Indian J Lepr. 2010 Apr-Jun;82(2):85-9.
Atypical presentations can be expected when leprosy, a mycobacterial disease is associated with HIV. We report a case of a 28 year old male driver with a high risk behavior, who came for evaluation of hypoaesthetic, scaly erythematous plaques over face, trunk, upper extremity; verrucous lesions over elbows and necrotic lesions over the neck and lower extremities since 6 months. No other systemic complaints were present. Nerve examination showed grossly thickened left greater auricular nerve and cord like thickening of bilateral ulnar and lateral popliteal nerves. His investigations revealed anemia, a reactive ELISA for HIV-1 and CD4 of 400 cell/cmm. Ultrasonography of the thickened nerves revealed an abscess in the left ulnar nerve whereas the left greater auricular nerve showed neuritis. Histopathology from an erythematous plaque was suggestive of borderline tuberculoid leprosy in reaction. Final diagnosis was borderline tuberculoid leprosy in type 1 reaction with atypical and varied morphology in an immunocompromised male with neuritis of the left greater auricular nerve, a silent left ulnar nerve abscess with early left ulnar nerve palsy. Our case highlights the atypical morphology of leprosy lesions and the unexpected protective cellular response as suggested by formation of nerve abscess in a HIV positive patient.

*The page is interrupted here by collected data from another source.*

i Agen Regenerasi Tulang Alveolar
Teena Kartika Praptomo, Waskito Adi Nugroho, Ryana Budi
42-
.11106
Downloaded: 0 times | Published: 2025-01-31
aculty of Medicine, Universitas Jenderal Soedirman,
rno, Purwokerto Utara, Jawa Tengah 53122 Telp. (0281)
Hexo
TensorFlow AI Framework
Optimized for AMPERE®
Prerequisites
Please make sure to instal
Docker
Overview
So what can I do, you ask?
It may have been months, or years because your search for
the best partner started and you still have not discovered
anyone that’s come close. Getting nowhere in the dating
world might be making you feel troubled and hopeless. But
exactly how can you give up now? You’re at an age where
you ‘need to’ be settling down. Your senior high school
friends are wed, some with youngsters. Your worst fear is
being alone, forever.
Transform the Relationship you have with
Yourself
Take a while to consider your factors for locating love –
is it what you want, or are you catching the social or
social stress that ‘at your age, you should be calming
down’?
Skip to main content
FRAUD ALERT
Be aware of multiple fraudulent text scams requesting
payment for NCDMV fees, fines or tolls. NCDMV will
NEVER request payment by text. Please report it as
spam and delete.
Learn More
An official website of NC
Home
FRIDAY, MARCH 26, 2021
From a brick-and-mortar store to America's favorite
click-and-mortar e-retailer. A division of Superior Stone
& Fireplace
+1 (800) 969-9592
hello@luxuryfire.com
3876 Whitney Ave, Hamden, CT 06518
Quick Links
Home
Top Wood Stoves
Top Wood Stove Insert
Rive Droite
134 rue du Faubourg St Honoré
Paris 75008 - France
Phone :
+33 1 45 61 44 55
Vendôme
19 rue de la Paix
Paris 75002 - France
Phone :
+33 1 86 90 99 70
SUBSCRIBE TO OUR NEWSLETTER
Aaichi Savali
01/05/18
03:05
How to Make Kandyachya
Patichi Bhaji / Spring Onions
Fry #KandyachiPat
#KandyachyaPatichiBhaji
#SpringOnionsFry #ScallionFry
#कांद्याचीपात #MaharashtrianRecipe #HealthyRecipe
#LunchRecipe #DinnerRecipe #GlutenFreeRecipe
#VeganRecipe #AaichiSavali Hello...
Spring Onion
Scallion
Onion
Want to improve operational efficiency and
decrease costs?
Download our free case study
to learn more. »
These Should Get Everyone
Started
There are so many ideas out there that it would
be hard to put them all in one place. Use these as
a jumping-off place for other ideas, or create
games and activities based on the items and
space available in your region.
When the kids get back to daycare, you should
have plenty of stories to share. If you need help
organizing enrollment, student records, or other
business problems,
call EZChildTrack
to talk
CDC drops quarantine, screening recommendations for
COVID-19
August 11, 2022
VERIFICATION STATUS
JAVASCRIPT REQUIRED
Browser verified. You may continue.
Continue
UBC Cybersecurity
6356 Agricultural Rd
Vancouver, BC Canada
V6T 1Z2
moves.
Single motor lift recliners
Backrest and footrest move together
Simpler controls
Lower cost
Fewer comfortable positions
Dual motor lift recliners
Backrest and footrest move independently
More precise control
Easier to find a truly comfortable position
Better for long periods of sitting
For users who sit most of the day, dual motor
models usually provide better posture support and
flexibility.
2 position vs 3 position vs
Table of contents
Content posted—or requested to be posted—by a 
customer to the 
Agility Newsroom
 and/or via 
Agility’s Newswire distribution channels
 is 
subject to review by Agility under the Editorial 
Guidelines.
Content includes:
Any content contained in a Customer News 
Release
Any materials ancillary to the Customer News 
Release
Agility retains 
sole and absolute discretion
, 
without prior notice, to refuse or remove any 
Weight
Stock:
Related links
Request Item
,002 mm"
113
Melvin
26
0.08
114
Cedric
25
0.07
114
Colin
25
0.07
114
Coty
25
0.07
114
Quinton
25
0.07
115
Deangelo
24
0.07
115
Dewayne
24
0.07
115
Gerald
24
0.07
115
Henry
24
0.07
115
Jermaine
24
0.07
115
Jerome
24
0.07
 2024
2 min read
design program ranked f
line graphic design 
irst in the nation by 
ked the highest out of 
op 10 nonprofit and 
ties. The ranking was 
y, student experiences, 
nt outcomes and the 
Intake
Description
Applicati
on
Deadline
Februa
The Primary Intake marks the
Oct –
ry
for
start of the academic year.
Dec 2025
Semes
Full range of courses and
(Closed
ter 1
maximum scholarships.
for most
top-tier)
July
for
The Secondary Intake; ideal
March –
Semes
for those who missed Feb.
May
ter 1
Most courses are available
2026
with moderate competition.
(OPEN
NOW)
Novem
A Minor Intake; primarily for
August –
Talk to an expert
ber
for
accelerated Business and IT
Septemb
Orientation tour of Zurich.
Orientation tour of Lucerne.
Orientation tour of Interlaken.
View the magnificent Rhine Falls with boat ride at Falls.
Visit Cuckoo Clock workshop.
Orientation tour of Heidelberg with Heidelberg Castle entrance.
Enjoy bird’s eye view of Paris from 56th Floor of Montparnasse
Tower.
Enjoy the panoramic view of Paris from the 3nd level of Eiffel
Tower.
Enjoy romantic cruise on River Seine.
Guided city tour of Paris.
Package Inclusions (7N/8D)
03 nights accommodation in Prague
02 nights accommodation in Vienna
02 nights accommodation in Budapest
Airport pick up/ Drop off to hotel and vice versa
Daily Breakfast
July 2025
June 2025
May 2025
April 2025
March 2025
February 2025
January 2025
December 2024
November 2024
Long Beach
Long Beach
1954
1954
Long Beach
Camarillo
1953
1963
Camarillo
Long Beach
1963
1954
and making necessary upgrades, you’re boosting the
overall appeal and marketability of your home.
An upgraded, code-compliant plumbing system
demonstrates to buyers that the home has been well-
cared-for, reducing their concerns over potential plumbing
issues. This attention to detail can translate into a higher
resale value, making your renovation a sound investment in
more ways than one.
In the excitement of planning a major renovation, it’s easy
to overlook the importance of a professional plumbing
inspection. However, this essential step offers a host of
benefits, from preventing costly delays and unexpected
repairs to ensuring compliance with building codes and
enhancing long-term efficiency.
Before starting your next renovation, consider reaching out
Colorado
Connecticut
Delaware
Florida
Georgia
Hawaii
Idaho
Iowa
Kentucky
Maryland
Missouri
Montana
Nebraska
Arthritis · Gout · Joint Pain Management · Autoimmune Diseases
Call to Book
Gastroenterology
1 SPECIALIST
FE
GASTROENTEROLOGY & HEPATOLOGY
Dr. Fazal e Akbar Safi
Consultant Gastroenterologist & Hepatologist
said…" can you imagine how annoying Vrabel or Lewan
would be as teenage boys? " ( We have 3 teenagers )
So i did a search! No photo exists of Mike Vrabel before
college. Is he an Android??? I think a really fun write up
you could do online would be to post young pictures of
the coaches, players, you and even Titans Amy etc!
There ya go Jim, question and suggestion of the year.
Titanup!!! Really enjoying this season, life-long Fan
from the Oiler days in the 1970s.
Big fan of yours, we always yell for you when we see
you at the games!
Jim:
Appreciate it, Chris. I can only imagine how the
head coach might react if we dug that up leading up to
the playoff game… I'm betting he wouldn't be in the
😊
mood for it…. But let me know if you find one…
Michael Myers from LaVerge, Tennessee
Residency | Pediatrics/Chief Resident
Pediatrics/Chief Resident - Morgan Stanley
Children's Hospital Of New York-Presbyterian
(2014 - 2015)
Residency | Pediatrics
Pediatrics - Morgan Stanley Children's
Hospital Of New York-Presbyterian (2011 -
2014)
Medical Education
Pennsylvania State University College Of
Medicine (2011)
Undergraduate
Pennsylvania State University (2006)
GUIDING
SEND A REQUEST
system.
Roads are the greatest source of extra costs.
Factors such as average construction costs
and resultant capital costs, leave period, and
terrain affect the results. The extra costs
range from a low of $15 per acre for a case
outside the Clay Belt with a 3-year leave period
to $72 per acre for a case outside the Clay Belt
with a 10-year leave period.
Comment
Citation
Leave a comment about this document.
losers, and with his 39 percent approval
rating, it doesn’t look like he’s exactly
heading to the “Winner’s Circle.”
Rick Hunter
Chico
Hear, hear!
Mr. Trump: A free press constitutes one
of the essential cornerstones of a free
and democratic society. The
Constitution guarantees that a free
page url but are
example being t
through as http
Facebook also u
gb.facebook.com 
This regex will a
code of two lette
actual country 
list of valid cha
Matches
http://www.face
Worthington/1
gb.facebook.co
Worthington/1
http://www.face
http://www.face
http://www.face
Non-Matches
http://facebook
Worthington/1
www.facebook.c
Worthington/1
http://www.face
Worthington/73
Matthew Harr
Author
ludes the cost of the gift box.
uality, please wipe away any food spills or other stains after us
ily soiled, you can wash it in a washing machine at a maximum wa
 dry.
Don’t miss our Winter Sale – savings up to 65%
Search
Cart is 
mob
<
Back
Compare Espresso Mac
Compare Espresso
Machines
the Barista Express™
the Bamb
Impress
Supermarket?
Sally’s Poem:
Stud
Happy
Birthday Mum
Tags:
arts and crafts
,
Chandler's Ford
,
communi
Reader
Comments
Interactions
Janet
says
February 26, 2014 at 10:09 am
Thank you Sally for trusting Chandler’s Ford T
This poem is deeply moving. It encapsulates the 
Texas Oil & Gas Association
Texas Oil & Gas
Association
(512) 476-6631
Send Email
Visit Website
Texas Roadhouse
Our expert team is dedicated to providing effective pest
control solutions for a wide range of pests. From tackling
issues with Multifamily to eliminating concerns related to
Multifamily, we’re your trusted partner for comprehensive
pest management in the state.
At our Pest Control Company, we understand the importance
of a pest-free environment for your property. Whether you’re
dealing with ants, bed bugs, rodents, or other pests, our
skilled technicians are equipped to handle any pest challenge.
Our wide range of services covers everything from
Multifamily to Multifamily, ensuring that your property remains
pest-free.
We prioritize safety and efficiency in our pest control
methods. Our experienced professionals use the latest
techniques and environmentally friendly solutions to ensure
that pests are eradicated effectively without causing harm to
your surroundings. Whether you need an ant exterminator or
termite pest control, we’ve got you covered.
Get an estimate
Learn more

当麻风这种分枝杆菌病与艾滋病毒相关联时,可能会出现非典型表现。我们报告一例28岁男性司机病例,该患者有高危行为,6个月来因面部、躯干、上肢出现感觉减退、鳞屑性红斑斑块;肘部出现疣状损害以及颈部和下肢出现坏死性损害前来就诊。无其他全身不适症状。神经检查显示左侧耳大神经明显增粗,双侧尺神经和腘外侧神经呈索状增粗。他的检查发现贫血,HIV-1反应性ELISA检测阳性,CD4细胞计数为400个/立方毫米。增厚神经的超声检查显示左侧尺神经有脓肿,而左侧耳大神经显示神经炎。红斑斑块的组织病理学检查提示为界线类偏结核样麻风反应期。最终诊断为1型反应的界线类偏结核样麻风,形态不典型且多样,患者为免疫功能低下男性,伴有左侧耳大神经炎、左侧尺神经隐匿性脓肿及早期左侧尺神经麻痹。我们的病例突出了麻风病损的非典型形态以及如艾滋病毒阳性患者中神经脓肿形成所提示的意外的保护性细胞反应。